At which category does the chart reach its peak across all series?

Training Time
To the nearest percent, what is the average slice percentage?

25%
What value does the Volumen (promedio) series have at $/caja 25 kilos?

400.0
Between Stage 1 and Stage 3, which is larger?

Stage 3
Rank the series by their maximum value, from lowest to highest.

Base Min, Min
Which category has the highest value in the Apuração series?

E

==

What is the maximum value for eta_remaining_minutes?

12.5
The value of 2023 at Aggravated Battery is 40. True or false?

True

### PROBLEM DESCRIPTION
Locate each line above containing the string "True", matching case exactly, and copy those lines out.

### WRITTEN ANSWER
The value of 2023 at Aggravated Battery is 40. True or false?
True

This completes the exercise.